---- MATERIAL FOR THIS EXERCISE

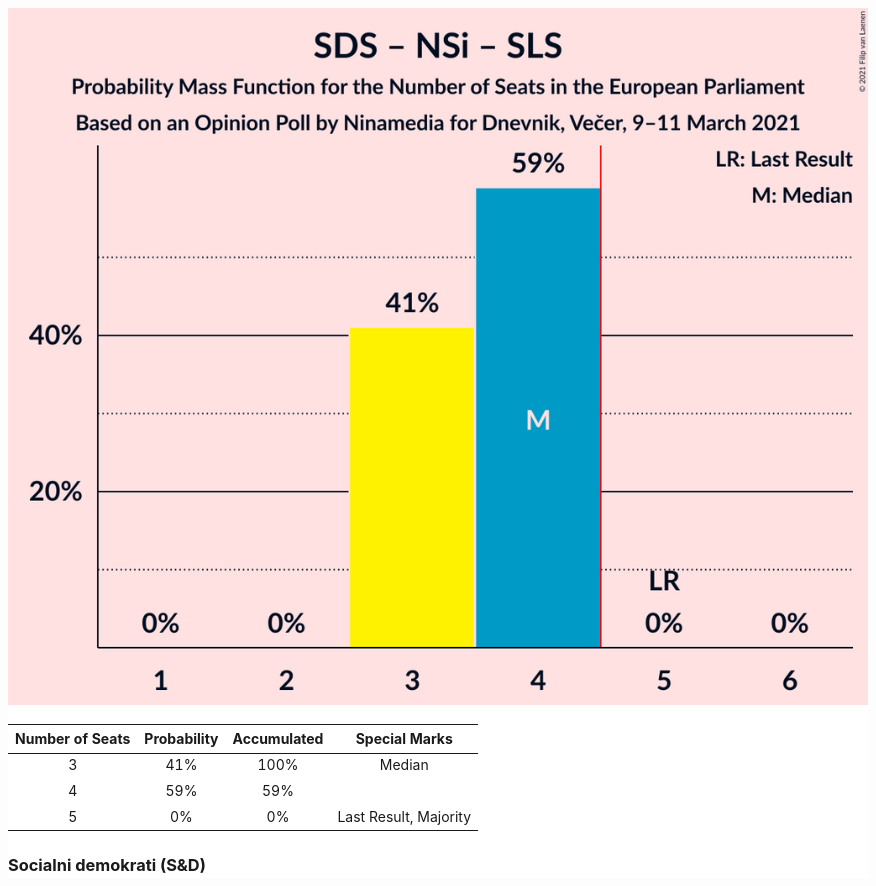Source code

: ![Graph with seats probability mass function not yet produced](2021-03-11-Ninamedia-coalitions-seats-pmf-sds–nsi–sls.png "Seats Probability Mass Function")

| Number of Seats | Probability | Accumulated | Special Marks |
|:---------------:|:-----------:|:-----------:|:-------------:|
| 3 | 41% | 100% | Median |
| 4 | 59% | 59% |  |
| 5 | 0% | 0% | Last Result, Majority |

### Socialni demokrati (S&D)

--------

Where a line of the listing holds the string "Probability", copy that line.

: ![Graph with seats probability mass function not yet produced](2021-03-11-Ninamedia-coalitions-seats-pmf-sds–nsi–sls.png "Seats Probability Mass Function")
| Number of Seats | Probability | Accumulated | Special Marks |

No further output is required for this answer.